The chapter sets specific targets for hospitals, rural and urban dispensaries and medical personnel, and the number of beds in each of them
by the end of the plan period. It also contains a long section on nutrition, identifying the need for cereals, pulses, fruits, vegetables, milk, sugar, eggs, and meat for 300 million adult Indians. Finally, it discusses a number of specific diseases, including malaria, tuberculosis, venereal diseases, leprosy and even cancer, a disease barely known at the time.

The education chapter exhibits similar depth and breadth. It begins by noting that the existing enrollments at 40 percent for children ages six to eleven, 10 percent for ages eleven to seventeen, and 0.9 percent for ages seventeen to twenty-three are highly inadequate. It goes on to note that the directive principles of the Constitution require that “free and compulsory education should be provided for all children up to the age of 14 within ten years of the commencement of the Constitution.” Thus, the concern for universal free education up to age fourteen, embodied in the Right to Education Act of 2009, has a very long history.

Next the chapter discusses the structure of the educational system at various levels and its internal consistency, pointing out that the provision at the university level is larger than what the secondary and primary levels can profitably support. It finds the allocation of 34.2 percent of the total educational expenditures to primary education in 1949–1950 to be exceptionally low. It recommends shifting in favor of primary and secondary education and away from higher education. After a careful analysis, the plan sets explicit goals for expanding primary and secondary enrollments to 60 percent and 15 percent, respectively, by 1955–1956.

A number of committees recommended key changes on the health front. For example, the recommendations of the Health Survey and Planning Committee (Mudaliar Committee 1961) led to the establishment and expansion of primary health care centers and subcenters in the rural areas beginning in the early 1960s. Likewise, the Kartar Singh Committee Report on Multipurpose Workers (1973) and the Srivastava Committee Report on Medical Education and Support Manpower (1975) provided recommendations on distributing health cadres at the primary level. The buildup of rural health infrastructure got particular impetus during the Fifth Five-Year Plan (1974–1975 to 1978–1979) under its Minimum Needed Program.
5

The goal of universal free education for children between six and fourteen years of age by 1960 was missed by a wide margin. Indeed, two national policy statements in 1968 and 1986 (revised in 1992) and the passage of four more decades still left India some distance away from the goal. In 2001, the country launched the
Sarva Shiksha Abhiyan
, or National Movement for Universal (Elementary) Education. The country even passed the eighty-sixth constitutional amendment in 2002, elevating the right to education from a directive principle of state policy to a fundamental right.
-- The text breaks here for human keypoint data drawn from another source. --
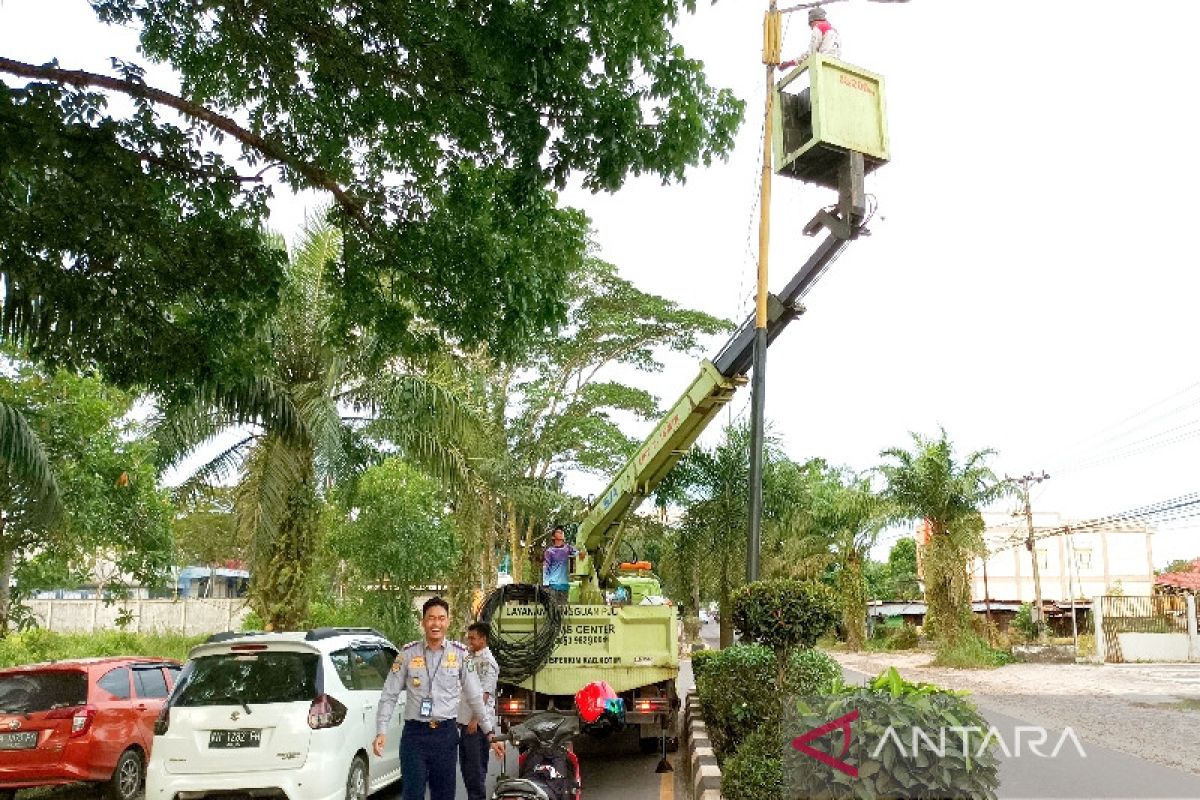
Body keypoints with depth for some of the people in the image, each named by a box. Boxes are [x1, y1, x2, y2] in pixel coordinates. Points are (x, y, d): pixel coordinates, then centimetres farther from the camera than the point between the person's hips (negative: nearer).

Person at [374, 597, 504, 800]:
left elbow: (475, 697, 5)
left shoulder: (460, 653, 2)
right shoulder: (408, 653, 0)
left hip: (446, 733, 1)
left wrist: (489, 733, 3)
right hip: (414, 733, -1)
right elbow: (389, 695, 2)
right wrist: (381, 732, -9)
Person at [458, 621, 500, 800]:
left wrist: (475, 719, -23)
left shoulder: (487, 661, -11)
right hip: (465, 721, 9)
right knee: (465, 764, 15)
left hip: (477, 724, -9)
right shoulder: (470, 658, 16)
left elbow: (484, 693, -17)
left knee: (476, 766, -5)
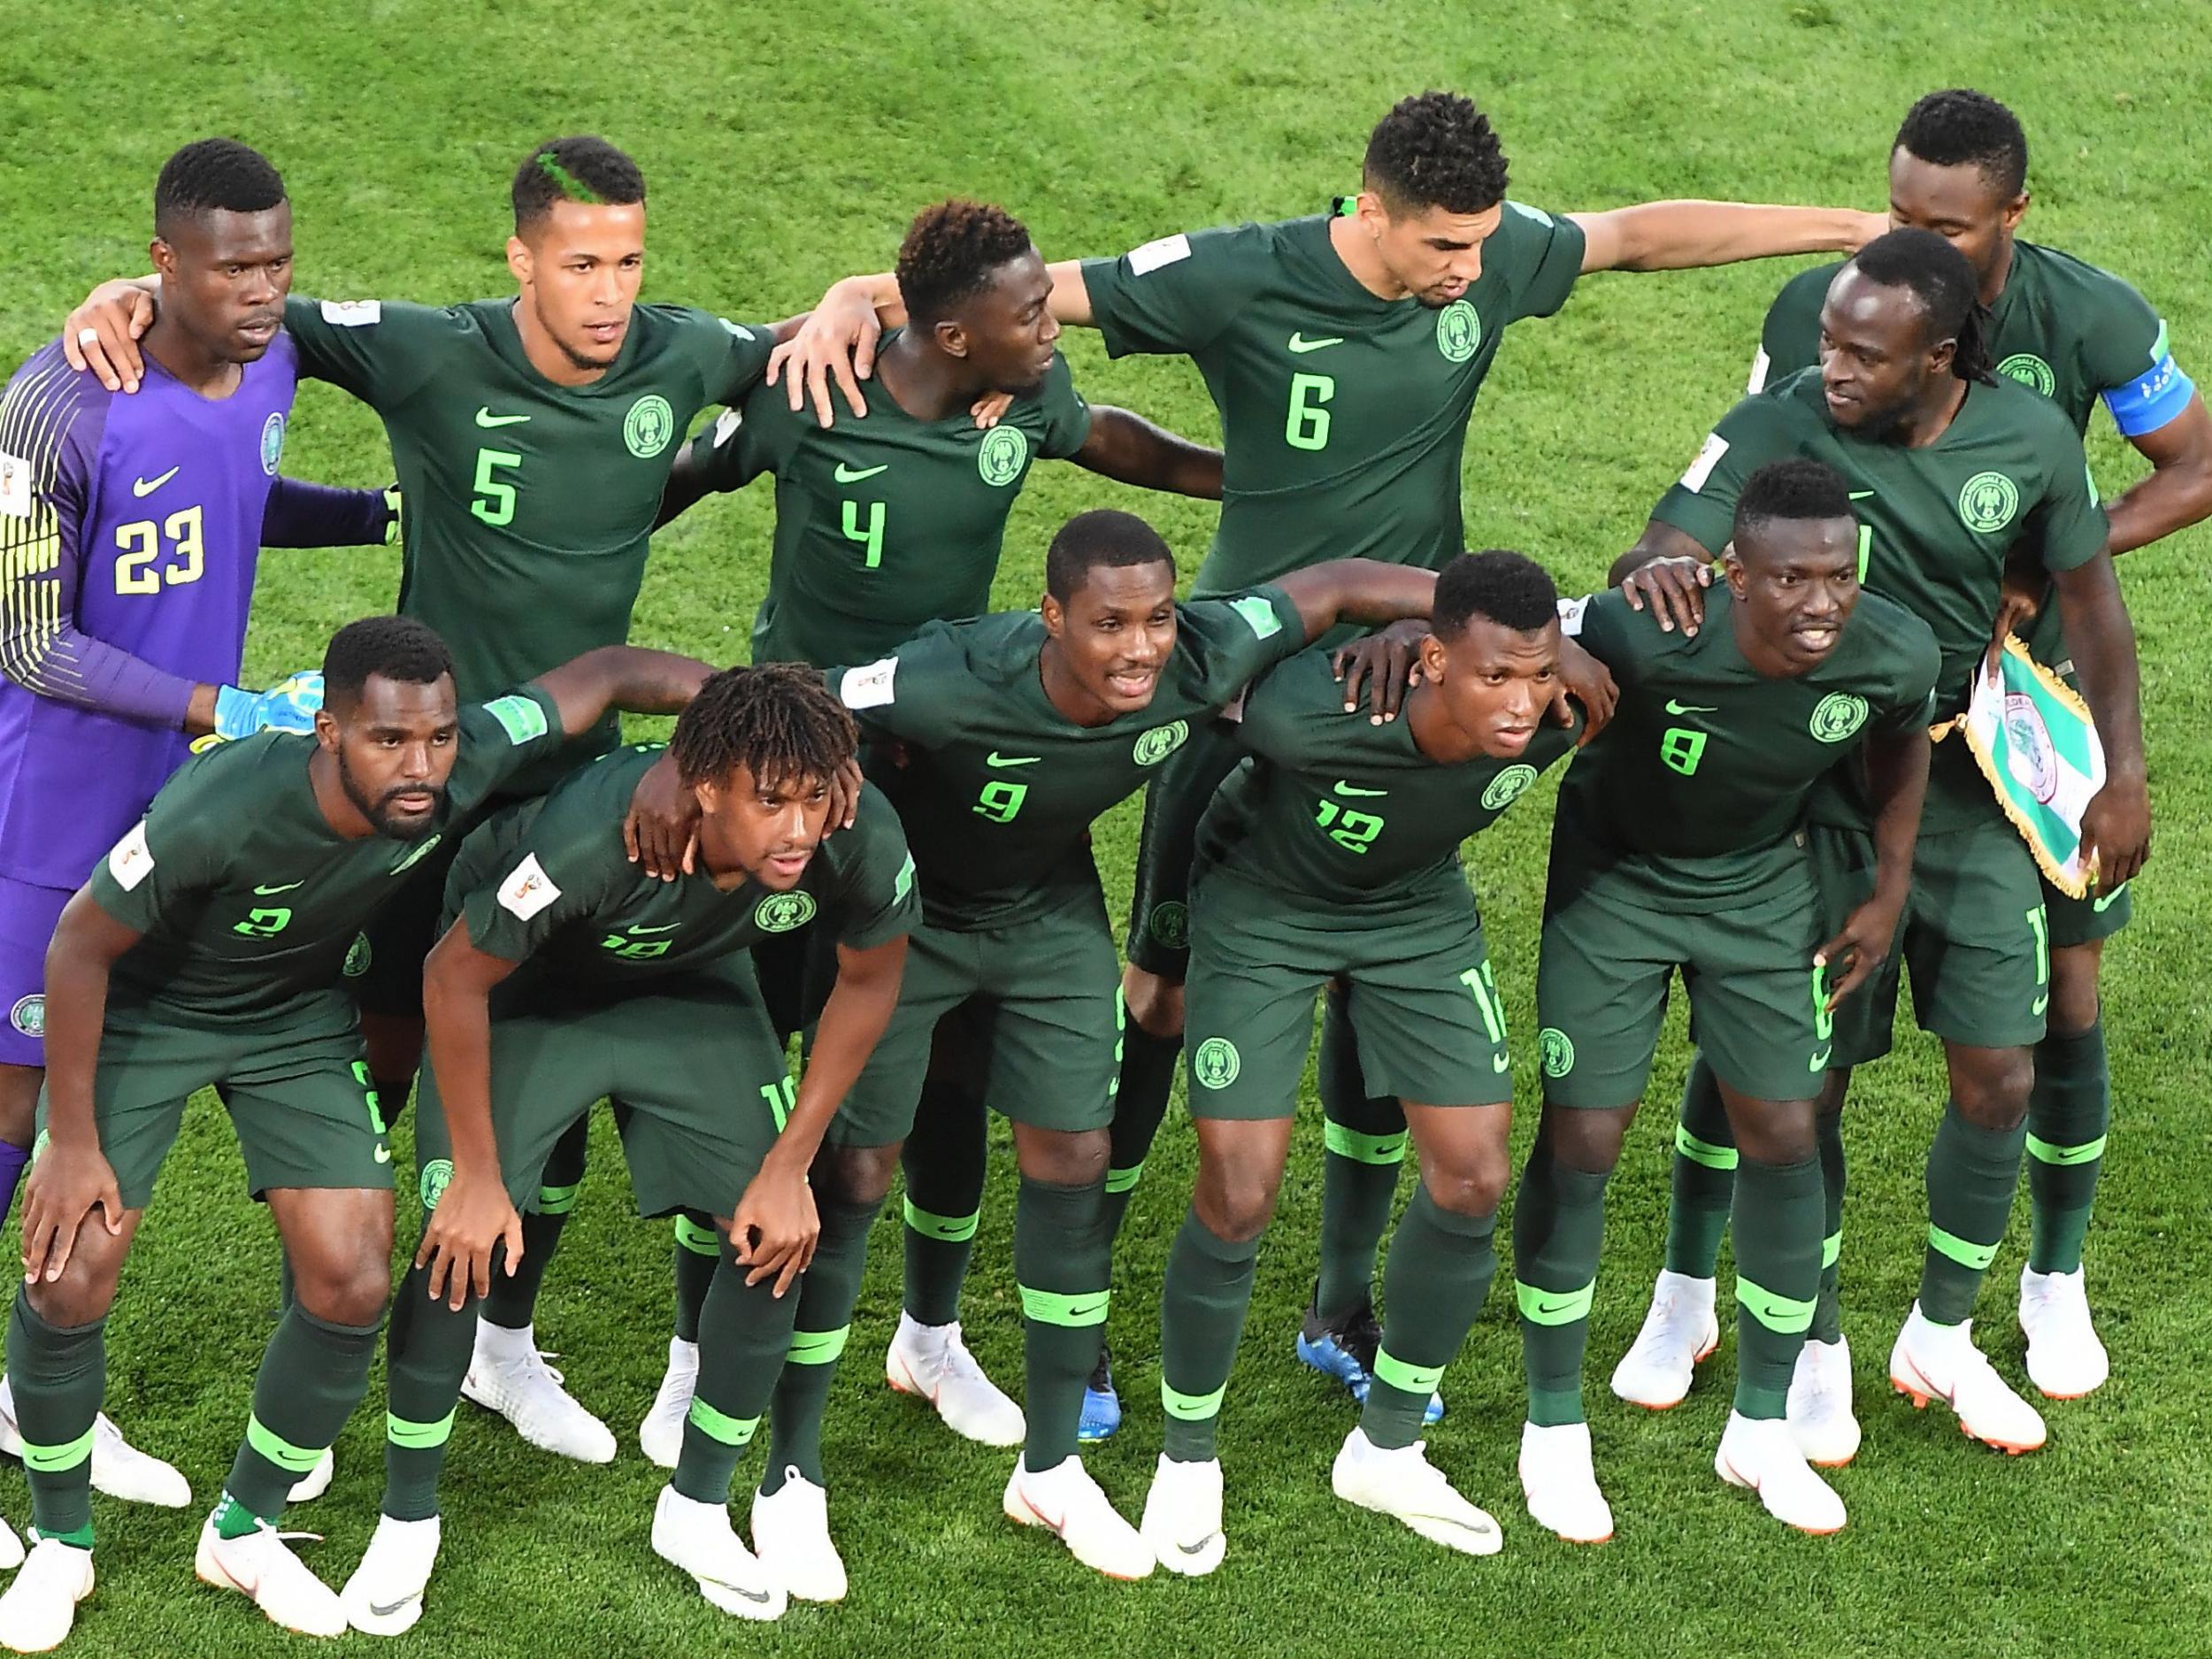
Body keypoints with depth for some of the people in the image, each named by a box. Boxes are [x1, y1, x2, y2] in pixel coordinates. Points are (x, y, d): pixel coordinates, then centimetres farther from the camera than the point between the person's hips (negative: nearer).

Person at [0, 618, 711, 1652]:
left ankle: (245, 1532, 16)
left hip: (298, 1016, 4)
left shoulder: (464, 771, -30)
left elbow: (606, 674, -15)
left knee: (352, 1285, -8)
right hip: (145, 1010, -4)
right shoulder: (225, 810, -40)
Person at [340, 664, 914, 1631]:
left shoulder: (863, 839, -32)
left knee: (780, 1236, -5)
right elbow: (455, 977, -27)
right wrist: (477, 1175, -19)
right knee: (462, 1245, -14)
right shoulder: (590, 834, -43)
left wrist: (788, 1167, -8)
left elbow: (868, 983, -9)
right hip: (520, 986, -4)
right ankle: (406, 1523, 10)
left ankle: (696, 1511, 16)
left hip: (689, 988, 4)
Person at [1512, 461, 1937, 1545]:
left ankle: (1760, 1431, 23)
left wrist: (1890, 892, 2)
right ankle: (1554, 1431, 17)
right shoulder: (1651, 639, -39)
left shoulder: (1894, 653, -26)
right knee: (1581, 1141, -2)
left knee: (1785, 1138, 4)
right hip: (1615, 877, -3)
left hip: (1762, 886, 3)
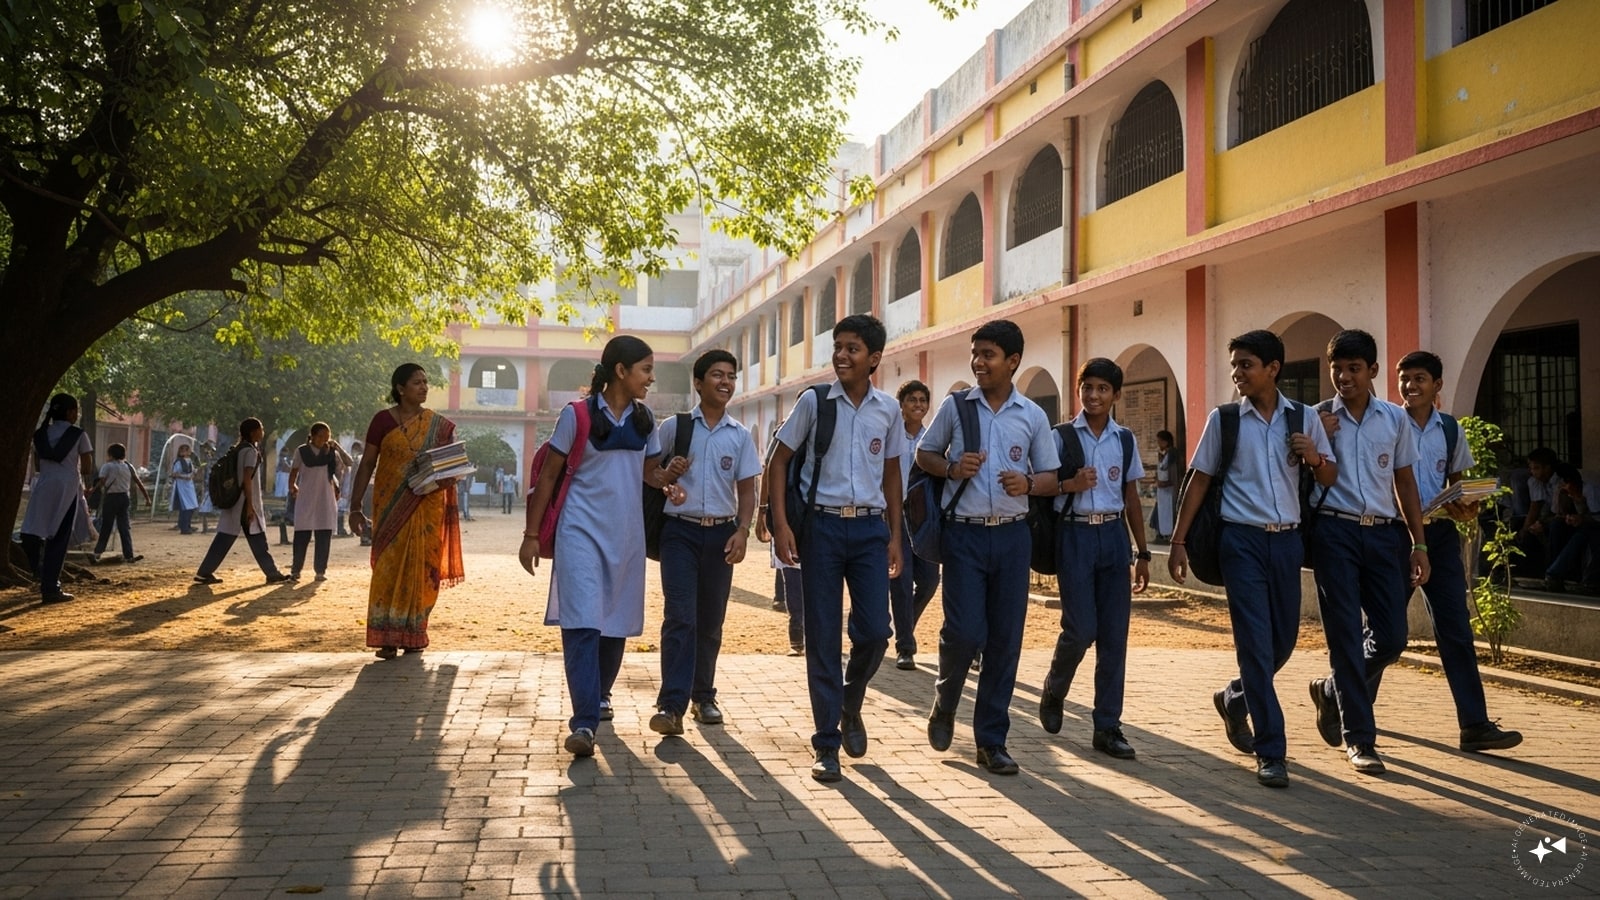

However, the implementing legislation, the Right to Education Act, was not passed until 2009.

This brief review of very broad developments shows that a lack of awareness of the importance of health and education or the absence of good intentions was not behind the slow progress in these areas. Instead, as we will argue more fully below, progress was inhibited by slow growth. With limited national income, the government could muster only limited revenues.
6

In the area of education, although the government had amended the Constitution to make elementary education a fundamental right in 2002 and had prepared a first draft of implementing legislation as early as 2003, the Finance Committee and the Planning Commission rejected it, citing lack of funds. It took four more years of negotiations among various constituencies to modify the bill to a point where it could be financed.